--- Material supplied Enclosed Below ---
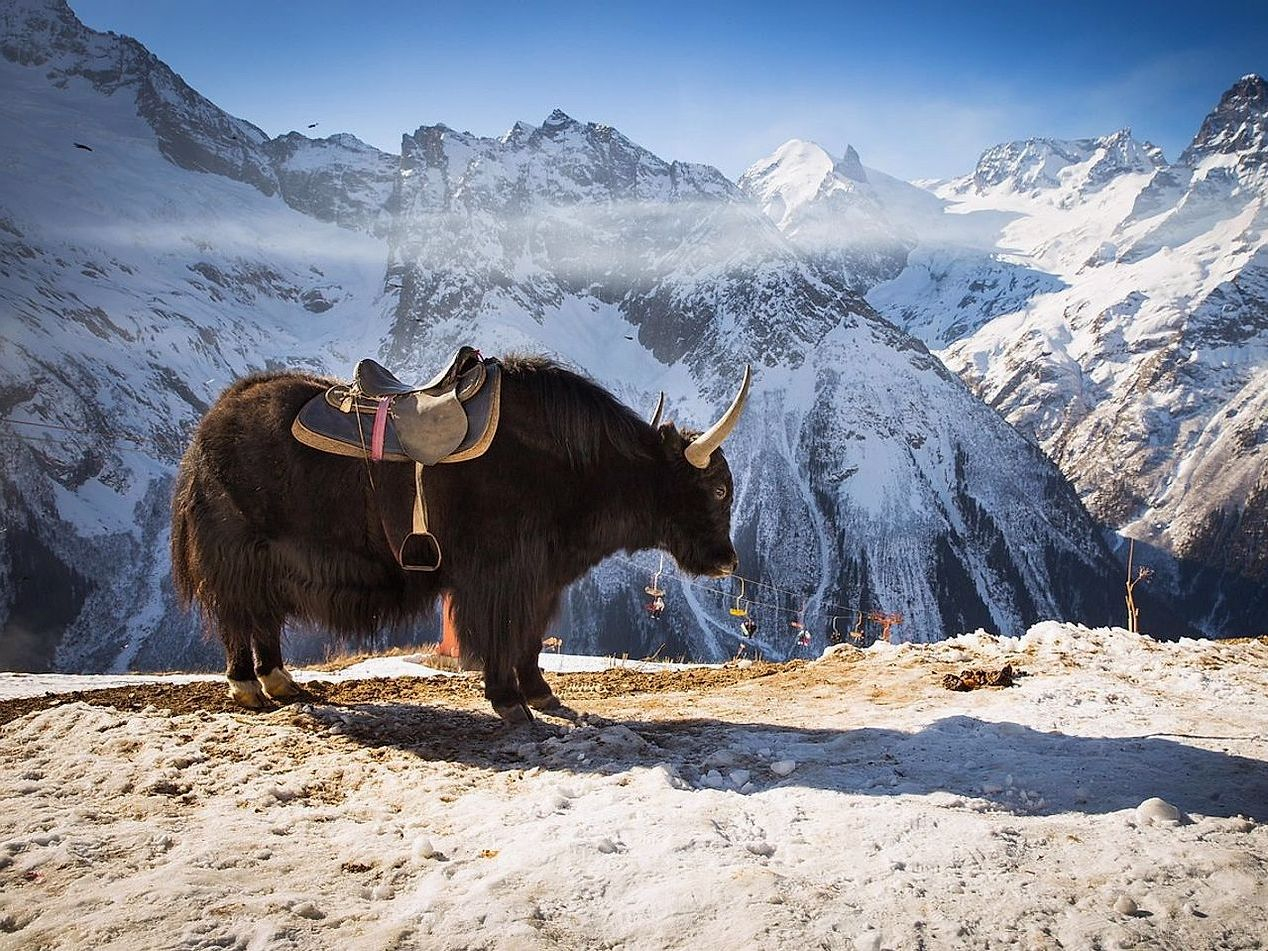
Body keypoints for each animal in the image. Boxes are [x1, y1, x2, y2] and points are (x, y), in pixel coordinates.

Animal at [170, 354, 749, 722]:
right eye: (719, 488)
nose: (728, 561)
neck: (577, 467)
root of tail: (212, 419)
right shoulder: (501, 574)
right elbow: (503, 634)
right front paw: (509, 702)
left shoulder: (540, 578)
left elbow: (530, 637)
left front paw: (542, 696)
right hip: (238, 551)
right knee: (237, 614)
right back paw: (249, 687)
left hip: (267, 561)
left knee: (263, 617)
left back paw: (282, 683)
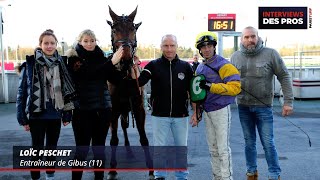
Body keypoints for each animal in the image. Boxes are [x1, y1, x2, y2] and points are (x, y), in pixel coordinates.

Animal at [105, 5, 154, 180]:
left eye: (133, 29)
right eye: (114, 29)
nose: (125, 57)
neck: (124, 74)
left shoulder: (139, 107)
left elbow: (144, 138)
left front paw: (151, 170)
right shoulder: (113, 108)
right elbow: (113, 139)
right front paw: (112, 169)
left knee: (125, 125)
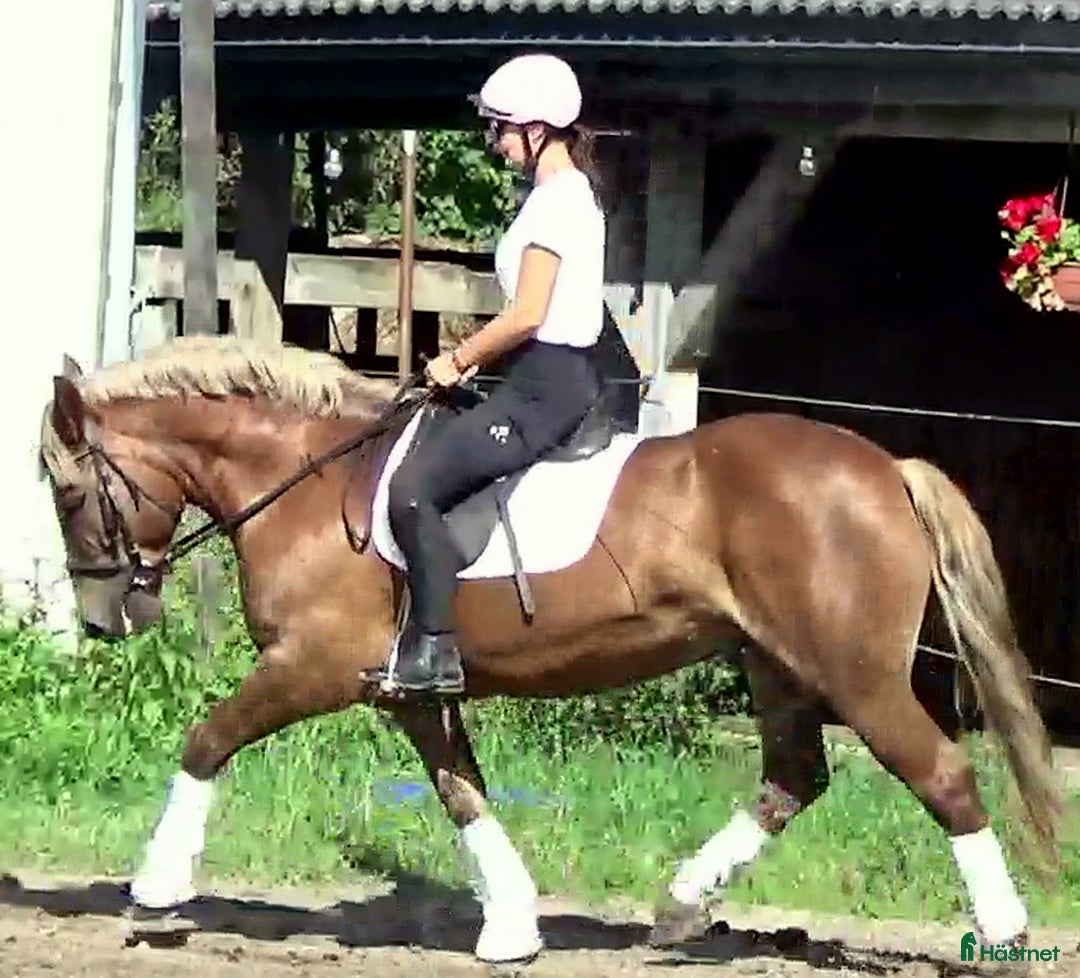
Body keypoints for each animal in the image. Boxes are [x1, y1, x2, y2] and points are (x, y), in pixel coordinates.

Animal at [37, 334, 1064, 965]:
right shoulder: (410, 690)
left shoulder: (312, 667)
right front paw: (513, 928)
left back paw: (1005, 936)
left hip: (855, 673)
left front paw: (156, 885)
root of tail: (885, 467)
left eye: (70, 492)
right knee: (794, 777)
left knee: (942, 776)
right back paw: (681, 904)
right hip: (774, 663)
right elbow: (462, 792)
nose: (102, 621)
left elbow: (206, 740)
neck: (306, 484)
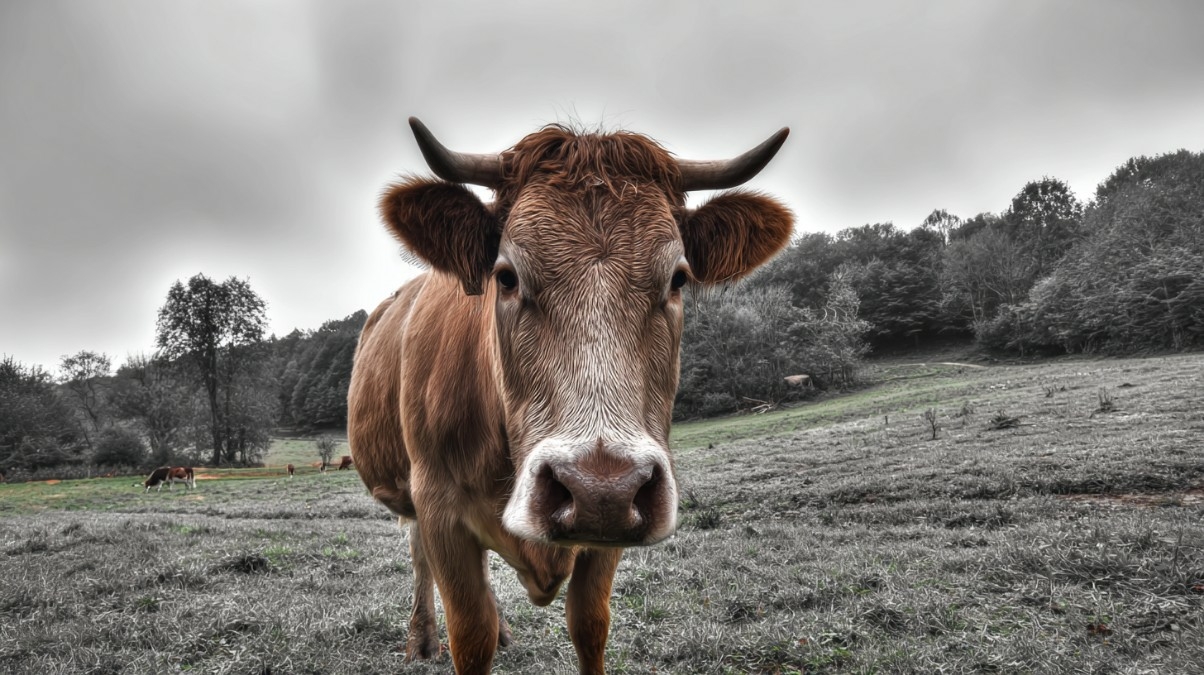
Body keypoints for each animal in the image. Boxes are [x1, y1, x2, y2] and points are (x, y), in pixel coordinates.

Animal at [349, 118, 793, 674]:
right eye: (506, 276)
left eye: (677, 279)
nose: (600, 489)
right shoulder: (439, 506)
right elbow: (470, 633)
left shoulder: (611, 533)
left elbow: (589, 625)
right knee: (418, 555)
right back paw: (423, 638)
--- End of Enclosed Material supplied ---
• Exercise description
Look above for the line containing "right knee: (794, 777)", then retype it and each line after it to the end of the records, exactly and without pictures.

• Written response
right knee: (794, 777)
left knee: (942, 776)
right back paw: (681, 904)
right hip: (774, 663)
right elbow: (462, 792)
nose: (102, 621)
left elbow: (206, 740)
neck: (306, 484)
Body keypoints for each animal in the image. Boxes are [x1, y1, x2, y2] and points are (x, y), in pixel coordinates.

Animal at [349, 118, 793, 674]:
right eye: (506, 276)
left eye: (677, 279)
nose: (600, 489)
right shoulder: (439, 506)
right elbow: (470, 633)
left shoulder: (611, 533)
left elbow: (589, 625)
right knee: (418, 555)
right back paw: (423, 638)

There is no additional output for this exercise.